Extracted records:
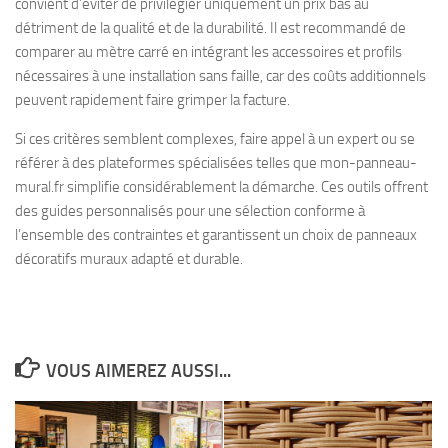
convient d’éviter de privilégier uniquement un prix bas au
détriment de la qualité et de la durabilité. Il est recommandé de
comparer au mètre carré en intégrant les accessoires et profils
nécessaires à une installation sans faille, car des coûts additionnels
peuvent rapidement faire grimper la facture.
Si ces critères semblent complexes, faire appel à un expert ou se
référer à des plateformes spécialisées telles que mon-panneau-
mural.fr simplifie considérablement la démarche. Ces outils offrent
des guides personnalisés pour une sélection conforme à
l’ensemble des contraintes et garantissent un choix de panneaux
décoratifs muraux adapté et durable.
VOUS AIMEREZ AUSSI...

▶ [TASK REQUIREMENTS]
Omit every picture, then write out the entries above exactly.

▶ [SOLUTION FOR THIS PROBLEM]
convient d’éviter de privilégier uniquement un prix bas au
détriment de la qualité et de la durabilité. Il est recommandé de
comparer au mètre carré en intégrant les accessoires et profils
nécessaires à une installation sans faille, car des coûts additionnels
peuvent rapidement faire grimper la facture.
Si ces critères semblent complexes, faire appel à un expert ou se
référer à des plateformes spécialisées telles que mon-panneau-
mural.fr simplifie considérablement la démarche. Ces outils offrent
des guides personnalisés pour une sélection conforme à
l’ensemble des contraintes et garantissent un choix de panneaux
décoratifs muraux adapté et durable.
VOUS AIMEREZ AUSSI...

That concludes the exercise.